How to complete this task -
Repeat exactly the lines below that lie between the line with "auto; text-shadow: 0" and the line with "position: absolute; left: 26px;", counting both of those lines as part of the answer.
── Given entries ──
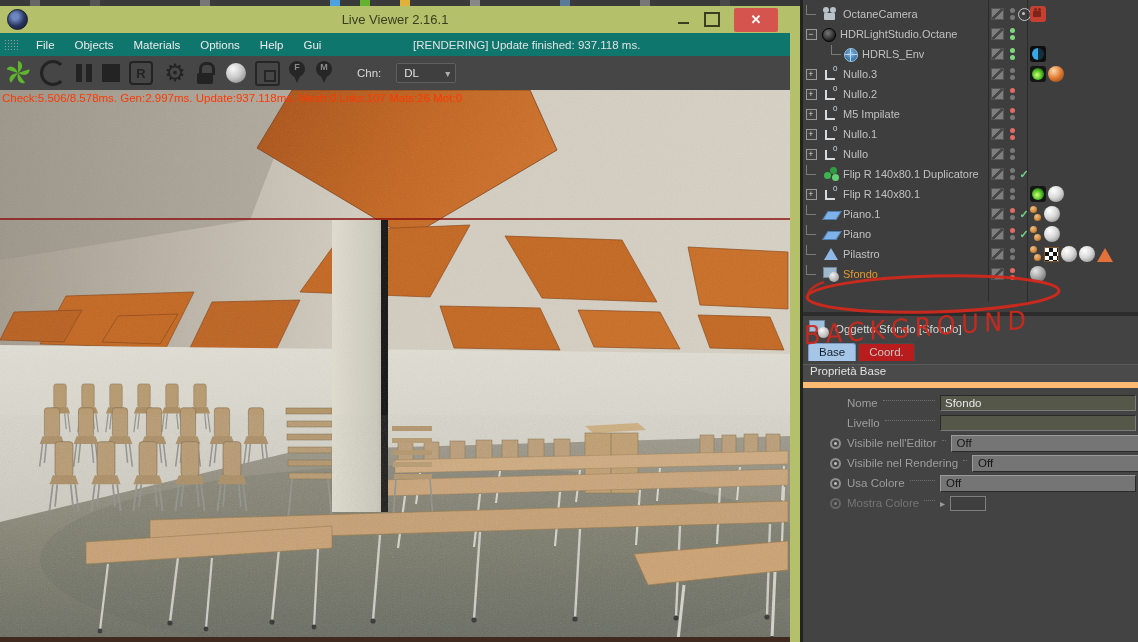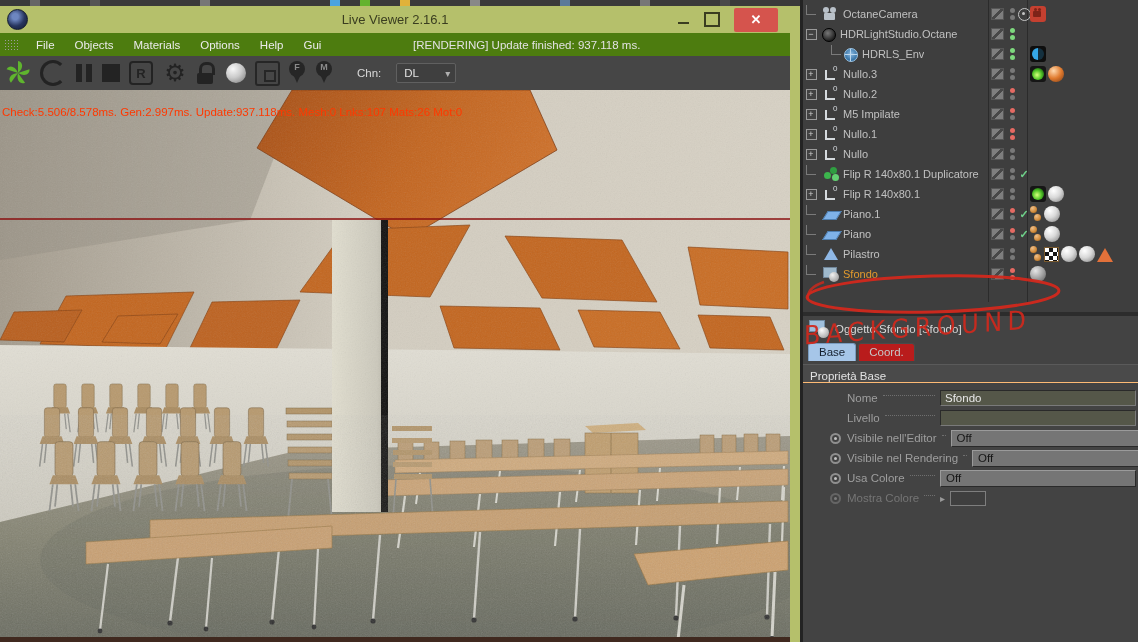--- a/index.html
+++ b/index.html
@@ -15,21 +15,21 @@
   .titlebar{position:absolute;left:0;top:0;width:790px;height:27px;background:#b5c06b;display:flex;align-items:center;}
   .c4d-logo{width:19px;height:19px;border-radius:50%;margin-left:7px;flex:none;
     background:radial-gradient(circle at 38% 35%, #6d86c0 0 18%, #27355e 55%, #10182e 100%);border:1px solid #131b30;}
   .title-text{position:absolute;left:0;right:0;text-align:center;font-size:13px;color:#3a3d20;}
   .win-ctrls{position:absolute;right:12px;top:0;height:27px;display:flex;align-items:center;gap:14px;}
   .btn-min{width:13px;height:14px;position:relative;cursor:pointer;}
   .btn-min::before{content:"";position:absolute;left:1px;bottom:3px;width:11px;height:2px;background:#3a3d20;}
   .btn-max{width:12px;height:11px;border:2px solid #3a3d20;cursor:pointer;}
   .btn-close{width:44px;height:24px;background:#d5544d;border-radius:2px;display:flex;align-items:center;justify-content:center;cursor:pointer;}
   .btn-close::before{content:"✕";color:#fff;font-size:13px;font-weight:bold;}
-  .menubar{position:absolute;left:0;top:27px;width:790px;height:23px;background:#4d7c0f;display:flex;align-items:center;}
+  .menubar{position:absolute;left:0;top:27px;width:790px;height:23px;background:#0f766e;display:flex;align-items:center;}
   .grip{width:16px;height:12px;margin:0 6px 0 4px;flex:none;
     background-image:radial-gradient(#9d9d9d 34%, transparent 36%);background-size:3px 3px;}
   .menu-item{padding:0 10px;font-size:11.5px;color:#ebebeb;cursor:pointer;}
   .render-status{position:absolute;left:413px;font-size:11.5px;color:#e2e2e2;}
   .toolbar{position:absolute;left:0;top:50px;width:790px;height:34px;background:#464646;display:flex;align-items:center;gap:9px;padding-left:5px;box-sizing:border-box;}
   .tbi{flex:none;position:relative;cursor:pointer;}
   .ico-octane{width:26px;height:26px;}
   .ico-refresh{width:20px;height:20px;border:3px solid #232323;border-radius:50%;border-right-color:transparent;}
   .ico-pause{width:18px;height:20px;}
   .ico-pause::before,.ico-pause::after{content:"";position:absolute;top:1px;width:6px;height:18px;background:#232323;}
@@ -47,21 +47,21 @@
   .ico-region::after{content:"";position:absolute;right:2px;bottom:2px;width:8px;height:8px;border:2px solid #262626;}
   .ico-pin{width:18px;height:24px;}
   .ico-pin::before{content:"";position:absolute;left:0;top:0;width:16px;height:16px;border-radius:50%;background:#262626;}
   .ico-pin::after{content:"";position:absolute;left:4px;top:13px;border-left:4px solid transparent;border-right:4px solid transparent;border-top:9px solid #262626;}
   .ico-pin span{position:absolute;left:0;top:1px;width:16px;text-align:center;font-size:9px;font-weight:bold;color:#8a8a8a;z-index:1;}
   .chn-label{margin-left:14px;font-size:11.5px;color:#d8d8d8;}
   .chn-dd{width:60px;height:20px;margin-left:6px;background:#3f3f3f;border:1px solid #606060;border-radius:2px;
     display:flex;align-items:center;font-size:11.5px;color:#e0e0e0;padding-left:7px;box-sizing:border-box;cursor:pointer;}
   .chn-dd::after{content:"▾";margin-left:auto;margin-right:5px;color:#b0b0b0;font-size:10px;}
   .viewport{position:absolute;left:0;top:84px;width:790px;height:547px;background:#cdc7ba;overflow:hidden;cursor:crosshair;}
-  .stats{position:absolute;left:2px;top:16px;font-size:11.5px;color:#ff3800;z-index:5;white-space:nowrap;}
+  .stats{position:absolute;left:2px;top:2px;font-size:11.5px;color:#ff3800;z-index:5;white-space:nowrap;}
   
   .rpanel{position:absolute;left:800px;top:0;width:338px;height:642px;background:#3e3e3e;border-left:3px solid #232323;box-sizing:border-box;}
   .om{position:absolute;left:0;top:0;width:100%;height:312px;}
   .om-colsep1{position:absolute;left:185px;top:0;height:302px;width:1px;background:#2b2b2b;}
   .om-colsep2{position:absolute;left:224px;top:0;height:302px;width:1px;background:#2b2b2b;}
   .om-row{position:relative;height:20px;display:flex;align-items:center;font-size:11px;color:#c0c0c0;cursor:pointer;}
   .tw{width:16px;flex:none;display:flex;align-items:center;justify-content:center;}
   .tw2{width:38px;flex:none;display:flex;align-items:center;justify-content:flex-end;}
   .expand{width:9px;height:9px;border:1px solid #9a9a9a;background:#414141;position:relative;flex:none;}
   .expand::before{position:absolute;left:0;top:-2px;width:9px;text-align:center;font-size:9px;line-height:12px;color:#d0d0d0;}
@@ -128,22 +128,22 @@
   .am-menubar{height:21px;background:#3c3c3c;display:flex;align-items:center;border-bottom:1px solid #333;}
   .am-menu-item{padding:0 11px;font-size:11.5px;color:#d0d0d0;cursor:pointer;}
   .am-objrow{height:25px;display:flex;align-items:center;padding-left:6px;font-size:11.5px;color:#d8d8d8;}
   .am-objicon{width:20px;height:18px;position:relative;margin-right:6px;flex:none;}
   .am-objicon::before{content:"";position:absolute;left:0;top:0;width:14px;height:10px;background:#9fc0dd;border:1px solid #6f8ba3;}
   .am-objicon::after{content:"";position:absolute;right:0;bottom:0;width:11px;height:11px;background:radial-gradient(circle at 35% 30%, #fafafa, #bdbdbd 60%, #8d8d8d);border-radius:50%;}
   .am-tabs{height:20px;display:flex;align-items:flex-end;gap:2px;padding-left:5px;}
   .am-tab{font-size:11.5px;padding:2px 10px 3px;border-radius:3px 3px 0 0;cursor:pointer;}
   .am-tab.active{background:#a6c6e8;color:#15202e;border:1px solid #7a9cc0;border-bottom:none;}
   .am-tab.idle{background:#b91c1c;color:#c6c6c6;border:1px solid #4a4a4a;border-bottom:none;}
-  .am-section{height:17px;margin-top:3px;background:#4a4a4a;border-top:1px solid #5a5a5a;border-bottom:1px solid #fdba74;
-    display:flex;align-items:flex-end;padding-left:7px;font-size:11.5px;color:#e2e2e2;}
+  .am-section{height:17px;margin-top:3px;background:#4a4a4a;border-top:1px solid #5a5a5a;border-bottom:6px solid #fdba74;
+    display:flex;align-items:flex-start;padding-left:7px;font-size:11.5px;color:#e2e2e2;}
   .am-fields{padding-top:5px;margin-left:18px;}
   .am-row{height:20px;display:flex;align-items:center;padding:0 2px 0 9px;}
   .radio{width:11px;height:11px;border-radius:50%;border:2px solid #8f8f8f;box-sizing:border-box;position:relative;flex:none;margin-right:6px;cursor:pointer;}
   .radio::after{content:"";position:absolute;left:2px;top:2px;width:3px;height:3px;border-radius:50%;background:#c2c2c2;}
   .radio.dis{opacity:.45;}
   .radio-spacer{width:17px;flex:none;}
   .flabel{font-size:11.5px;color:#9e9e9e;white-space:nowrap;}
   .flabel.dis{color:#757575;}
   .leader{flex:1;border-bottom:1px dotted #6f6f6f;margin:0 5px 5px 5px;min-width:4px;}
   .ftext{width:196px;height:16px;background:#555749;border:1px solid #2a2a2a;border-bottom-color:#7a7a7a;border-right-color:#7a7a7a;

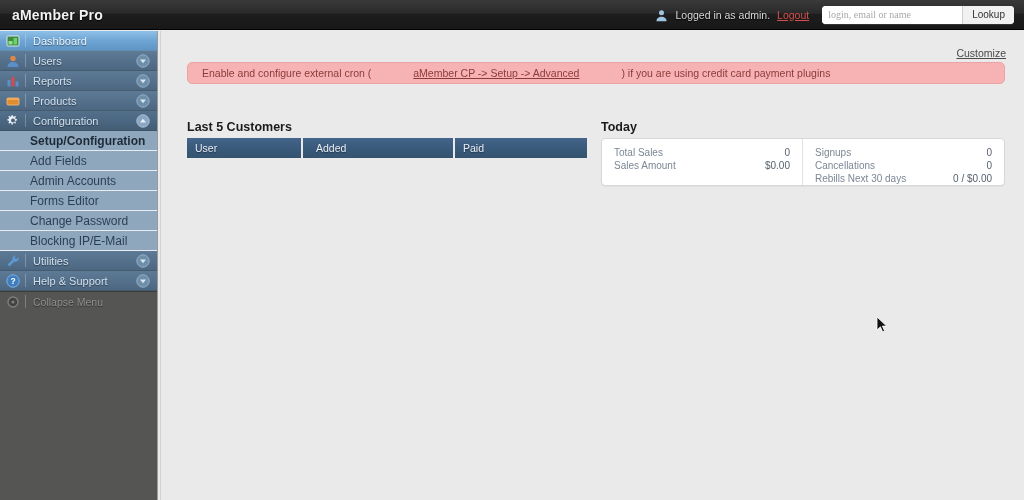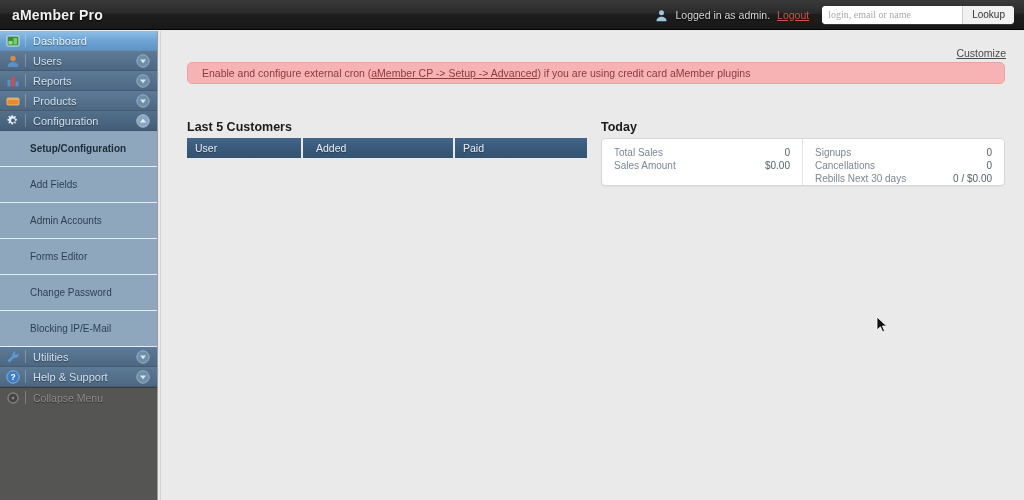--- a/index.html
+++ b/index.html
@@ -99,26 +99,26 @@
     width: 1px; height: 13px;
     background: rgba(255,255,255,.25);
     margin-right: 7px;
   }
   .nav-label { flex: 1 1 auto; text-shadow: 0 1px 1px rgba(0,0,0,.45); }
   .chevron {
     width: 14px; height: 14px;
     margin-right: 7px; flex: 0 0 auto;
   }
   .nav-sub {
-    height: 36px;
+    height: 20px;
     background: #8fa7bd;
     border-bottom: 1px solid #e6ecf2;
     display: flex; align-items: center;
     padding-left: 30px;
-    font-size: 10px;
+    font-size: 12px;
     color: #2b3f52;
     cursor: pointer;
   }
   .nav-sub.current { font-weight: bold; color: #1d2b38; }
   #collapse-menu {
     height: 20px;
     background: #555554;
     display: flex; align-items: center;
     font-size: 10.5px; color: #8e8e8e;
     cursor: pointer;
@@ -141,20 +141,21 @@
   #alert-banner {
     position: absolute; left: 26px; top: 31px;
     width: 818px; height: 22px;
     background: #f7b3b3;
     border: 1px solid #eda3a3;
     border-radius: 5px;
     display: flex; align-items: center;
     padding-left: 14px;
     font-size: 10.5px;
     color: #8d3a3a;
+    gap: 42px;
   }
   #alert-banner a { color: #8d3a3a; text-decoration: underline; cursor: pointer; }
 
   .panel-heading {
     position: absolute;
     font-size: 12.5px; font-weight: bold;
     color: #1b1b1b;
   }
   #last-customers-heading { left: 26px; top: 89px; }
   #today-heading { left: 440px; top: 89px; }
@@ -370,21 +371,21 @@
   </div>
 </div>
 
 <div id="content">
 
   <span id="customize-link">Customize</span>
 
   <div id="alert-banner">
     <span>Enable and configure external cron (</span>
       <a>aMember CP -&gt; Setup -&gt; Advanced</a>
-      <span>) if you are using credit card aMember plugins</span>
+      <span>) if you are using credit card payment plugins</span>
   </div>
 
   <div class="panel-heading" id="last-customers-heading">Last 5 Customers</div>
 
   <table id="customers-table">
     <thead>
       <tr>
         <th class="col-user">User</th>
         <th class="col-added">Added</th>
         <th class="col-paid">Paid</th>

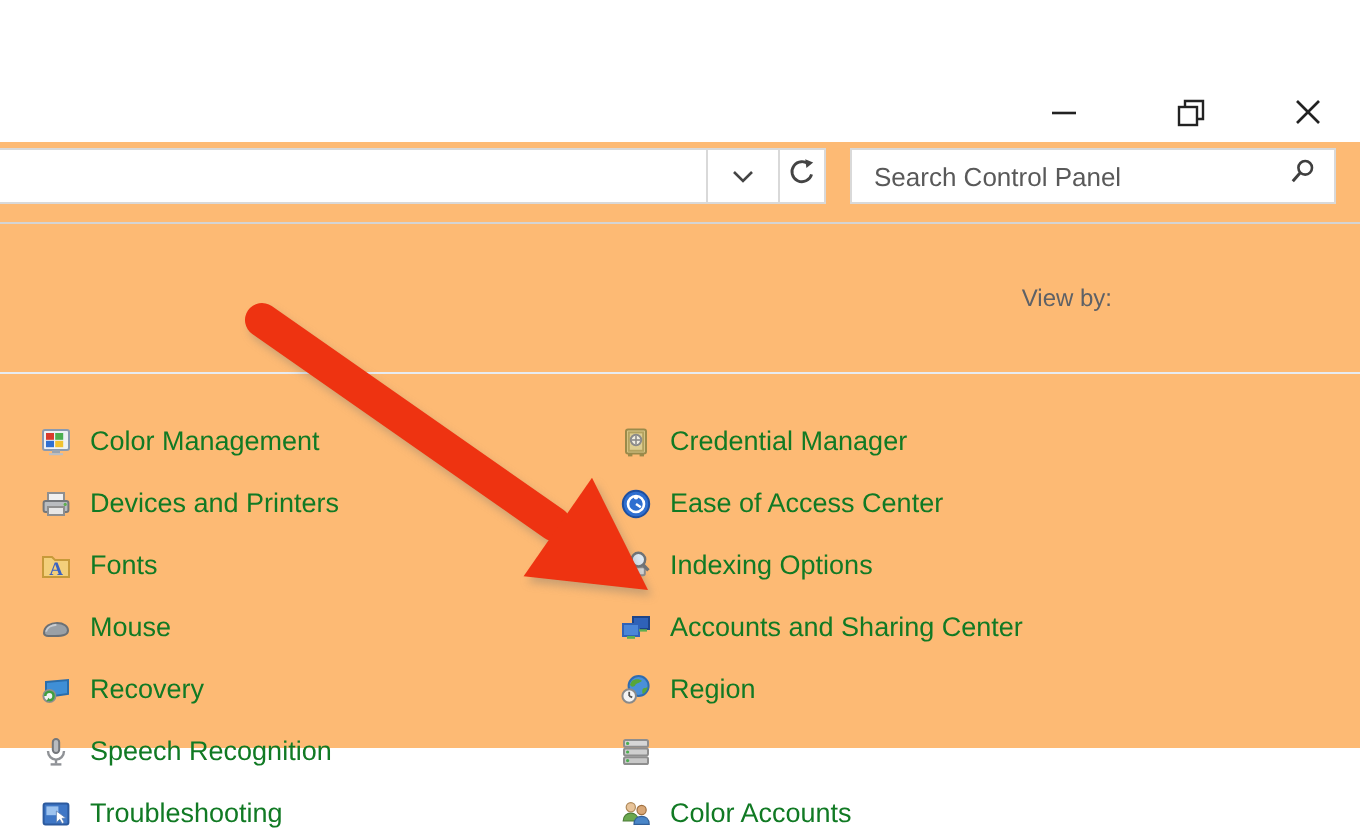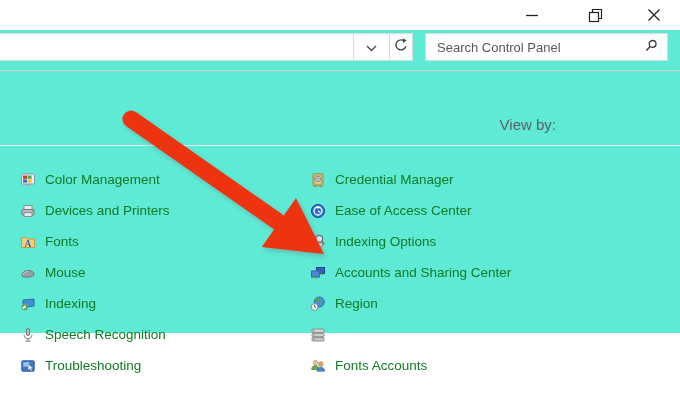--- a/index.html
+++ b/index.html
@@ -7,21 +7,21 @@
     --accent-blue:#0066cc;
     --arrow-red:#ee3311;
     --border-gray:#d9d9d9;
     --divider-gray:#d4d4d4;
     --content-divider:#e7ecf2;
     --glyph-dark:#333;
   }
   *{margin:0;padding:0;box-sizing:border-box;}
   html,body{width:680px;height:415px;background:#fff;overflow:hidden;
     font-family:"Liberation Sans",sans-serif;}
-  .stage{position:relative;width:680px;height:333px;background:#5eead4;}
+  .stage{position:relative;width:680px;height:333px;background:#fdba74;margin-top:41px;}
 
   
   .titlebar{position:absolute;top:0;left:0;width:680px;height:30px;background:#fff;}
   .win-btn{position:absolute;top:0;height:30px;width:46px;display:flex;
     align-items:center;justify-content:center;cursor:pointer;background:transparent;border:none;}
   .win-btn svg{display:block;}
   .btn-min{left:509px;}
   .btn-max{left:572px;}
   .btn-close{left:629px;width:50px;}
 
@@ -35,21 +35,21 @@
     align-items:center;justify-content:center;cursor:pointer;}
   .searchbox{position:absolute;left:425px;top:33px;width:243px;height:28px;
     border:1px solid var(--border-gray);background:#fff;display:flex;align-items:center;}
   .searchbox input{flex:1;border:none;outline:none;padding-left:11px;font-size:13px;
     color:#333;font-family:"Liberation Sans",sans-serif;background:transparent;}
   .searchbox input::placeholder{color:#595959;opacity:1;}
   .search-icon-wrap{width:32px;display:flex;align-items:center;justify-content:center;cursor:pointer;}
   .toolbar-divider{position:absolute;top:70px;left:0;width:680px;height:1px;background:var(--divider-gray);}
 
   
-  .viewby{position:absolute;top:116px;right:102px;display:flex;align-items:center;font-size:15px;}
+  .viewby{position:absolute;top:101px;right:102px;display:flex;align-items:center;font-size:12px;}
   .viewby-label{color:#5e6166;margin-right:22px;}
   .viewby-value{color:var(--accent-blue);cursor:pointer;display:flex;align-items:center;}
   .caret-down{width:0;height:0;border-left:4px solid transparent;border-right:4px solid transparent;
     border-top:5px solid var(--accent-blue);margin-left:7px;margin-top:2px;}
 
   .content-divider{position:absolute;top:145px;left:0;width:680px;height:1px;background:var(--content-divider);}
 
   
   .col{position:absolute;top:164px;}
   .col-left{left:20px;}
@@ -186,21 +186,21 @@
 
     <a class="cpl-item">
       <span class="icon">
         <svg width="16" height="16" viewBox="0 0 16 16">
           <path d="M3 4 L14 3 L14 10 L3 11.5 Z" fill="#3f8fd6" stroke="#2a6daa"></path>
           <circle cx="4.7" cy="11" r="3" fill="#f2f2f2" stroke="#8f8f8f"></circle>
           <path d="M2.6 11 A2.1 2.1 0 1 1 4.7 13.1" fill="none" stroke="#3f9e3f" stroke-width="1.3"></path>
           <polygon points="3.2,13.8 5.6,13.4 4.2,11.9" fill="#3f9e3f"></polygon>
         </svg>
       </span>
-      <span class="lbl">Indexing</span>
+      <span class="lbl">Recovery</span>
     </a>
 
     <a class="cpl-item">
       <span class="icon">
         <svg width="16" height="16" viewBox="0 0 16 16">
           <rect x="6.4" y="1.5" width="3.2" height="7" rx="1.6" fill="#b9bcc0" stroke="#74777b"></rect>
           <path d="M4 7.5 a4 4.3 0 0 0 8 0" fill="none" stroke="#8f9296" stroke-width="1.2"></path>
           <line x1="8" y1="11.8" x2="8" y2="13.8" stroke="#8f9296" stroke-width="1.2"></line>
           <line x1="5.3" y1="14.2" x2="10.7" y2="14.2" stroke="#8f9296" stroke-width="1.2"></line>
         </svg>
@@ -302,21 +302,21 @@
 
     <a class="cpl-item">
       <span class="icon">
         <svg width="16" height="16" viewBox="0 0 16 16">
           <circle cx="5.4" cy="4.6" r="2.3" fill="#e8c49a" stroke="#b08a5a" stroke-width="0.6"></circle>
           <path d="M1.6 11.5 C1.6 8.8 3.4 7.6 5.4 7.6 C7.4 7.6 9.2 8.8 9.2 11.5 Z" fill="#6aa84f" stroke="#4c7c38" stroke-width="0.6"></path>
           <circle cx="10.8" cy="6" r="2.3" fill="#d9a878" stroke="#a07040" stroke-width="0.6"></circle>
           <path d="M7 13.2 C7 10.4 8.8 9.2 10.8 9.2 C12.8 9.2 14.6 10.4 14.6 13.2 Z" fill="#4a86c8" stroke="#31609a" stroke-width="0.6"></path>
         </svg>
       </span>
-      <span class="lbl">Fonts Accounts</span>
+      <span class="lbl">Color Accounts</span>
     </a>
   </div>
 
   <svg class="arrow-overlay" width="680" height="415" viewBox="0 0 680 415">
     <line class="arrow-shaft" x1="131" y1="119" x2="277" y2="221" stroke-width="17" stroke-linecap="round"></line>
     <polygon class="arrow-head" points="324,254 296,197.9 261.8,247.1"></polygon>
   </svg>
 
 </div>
───
Answer to the exercise -
   .nav-label { flex: 1 1 auto; text-shadow: 0 1px 1px rgba(0,0,0,.45); }
   .chevron {
     width: 14px; height: 14px;
     margin-right: 7px; flex: 0 0 auto;
   }
   .nav-sub {
-    height: 36px;
+    height: 20px;
     background: #8fa7bd;
     border-bottom: 1px solid #e6ecf2;
     display: flex; align-items: center;
     padding-left: 30px;
-    font-size: 10px;
+    font-size: 12px;
     color: #2b3f52;
     cursor: pointer;
   }
   .nav-sub.current { font-weight: bold; color: #1d2b38; }
   #collapse-menu {
     height: 20px;
     background: #555554;
     display: flex; align-items: center;
     font-size: 10.5px; color: #8e8e8e;
     cursor: pointer;
@@ -141,20 +141,21 @@
   #alert-banner {
     position: absolute; left: 26px; top: 31px;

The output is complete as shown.